Advice to Young Journalists News Video

Downie: ‘Learn Basic Skills’ To Get A Job

BOSTON, Massachusetts, U.S.A. — Former Washington Post Executive Editor Leonard Downie, Jr, whose leadership helped the paper win 25 Pulitzers, told aspiring reporters to “learn the basic skills.”

In an interview with Youth Journalism International Senior Reporter Kiernan Majerus-Collins, Downie said that when he got into the business, “All I had to do was learn how to type.”

Now, he said, it is essential for anyone trying to become a reporter to have multimedia skills “whether or not they’re going to practice it all the time or not.

Downie said, though, that “while doing that, learn the basic skills of being a good journalist.”
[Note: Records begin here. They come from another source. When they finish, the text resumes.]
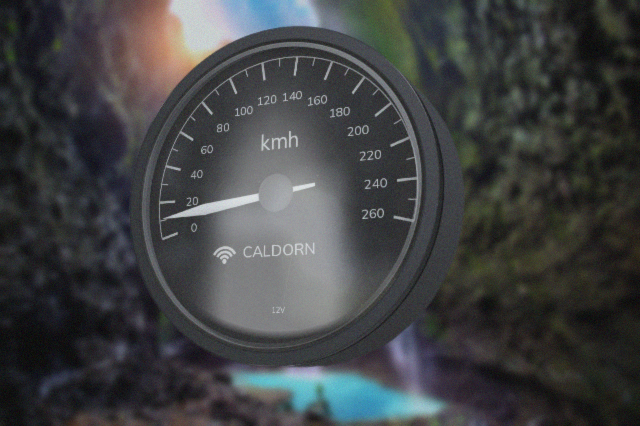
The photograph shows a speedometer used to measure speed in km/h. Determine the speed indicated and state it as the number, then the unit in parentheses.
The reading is 10 (km/h)
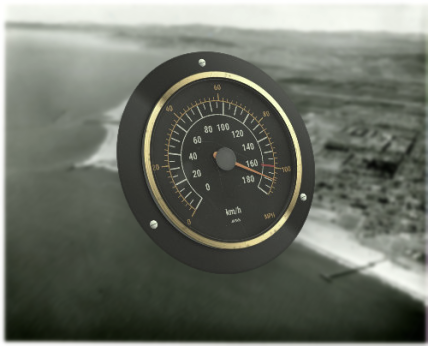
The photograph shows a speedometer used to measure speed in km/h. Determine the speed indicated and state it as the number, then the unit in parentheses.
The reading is 170 (km/h)
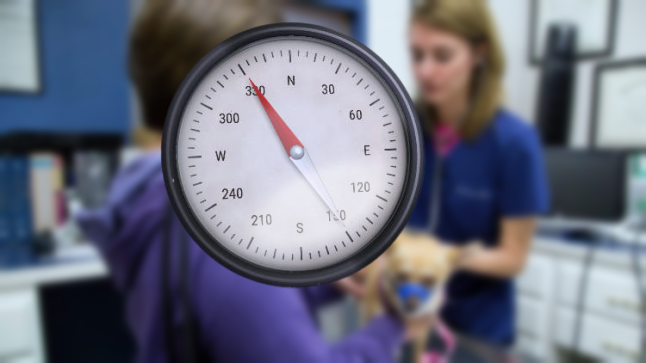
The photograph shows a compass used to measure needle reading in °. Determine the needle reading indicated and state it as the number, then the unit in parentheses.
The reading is 330 (°)
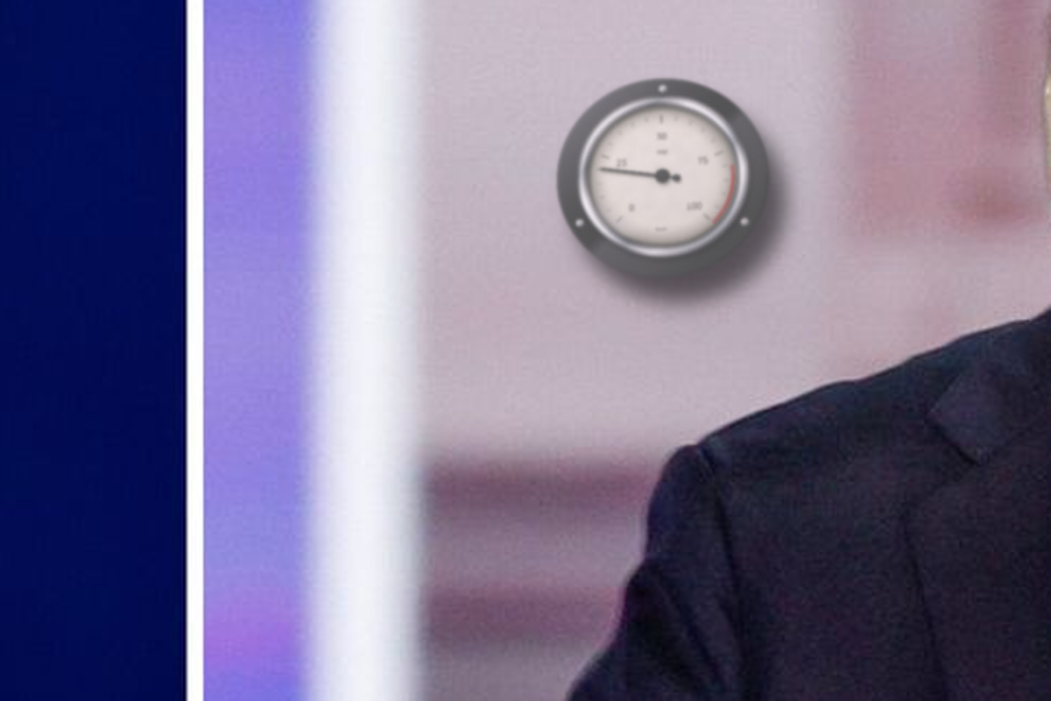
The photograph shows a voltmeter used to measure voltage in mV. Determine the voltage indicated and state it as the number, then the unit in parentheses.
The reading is 20 (mV)
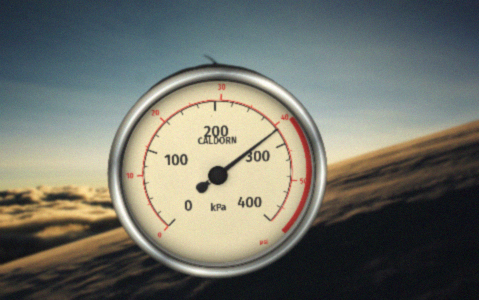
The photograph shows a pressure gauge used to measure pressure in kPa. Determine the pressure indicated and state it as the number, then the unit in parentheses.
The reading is 280 (kPa)
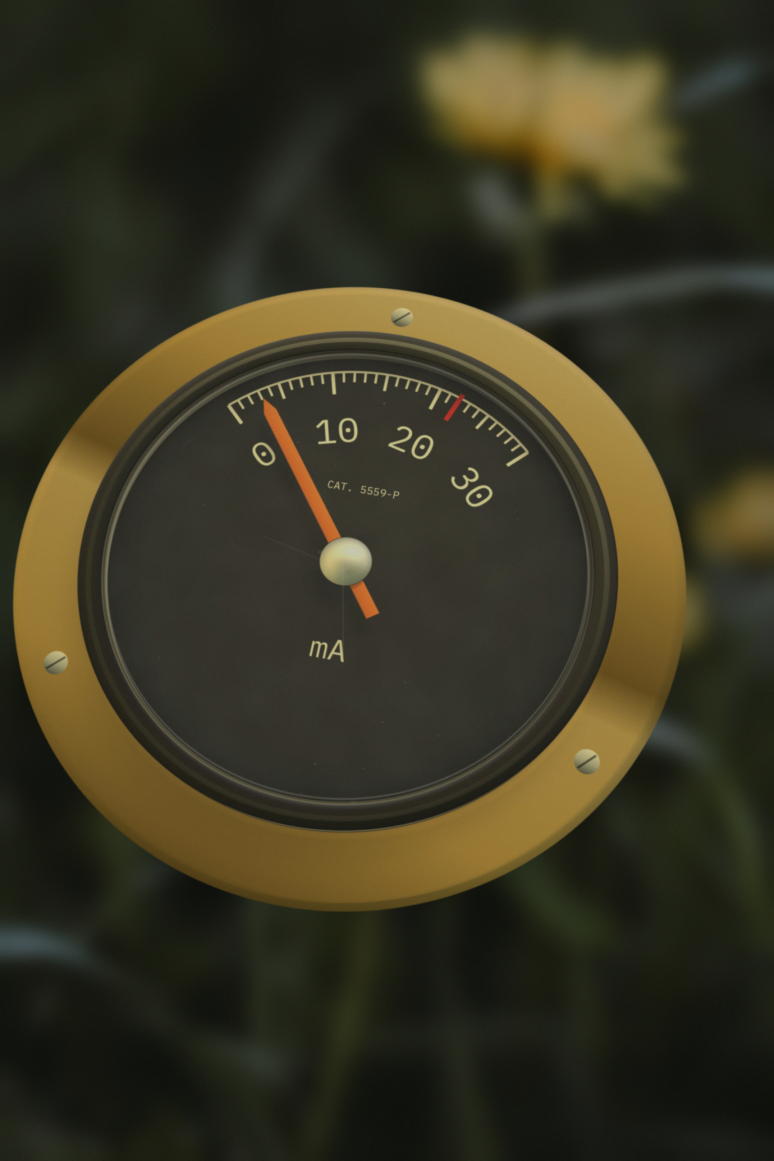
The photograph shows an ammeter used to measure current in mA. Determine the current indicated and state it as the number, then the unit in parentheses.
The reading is 3 (mA)
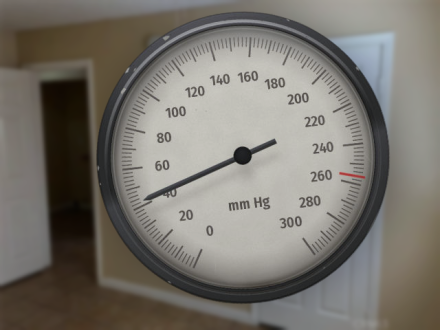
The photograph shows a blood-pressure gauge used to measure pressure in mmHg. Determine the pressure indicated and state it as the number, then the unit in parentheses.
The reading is 42 (mmHg)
“In this age of bloggers and tweeters, people may think that you don’t have to know the basics of deep digging reporting and storytelling,” Downie said.

He said, though, that aspiring journalists who can combine “those two things” will find work.

“If you can do that, there are jobs for you out there, there are opportunities for you,” Downie said during a brief interview at the national conference of Investigative Reporters and Editors in Boston this weekend.

After 44 years as a journalist for the Post, Downie is now a journalism professor at the Walter Cronkite School of Journalism and Mass Communication at Arizona State University.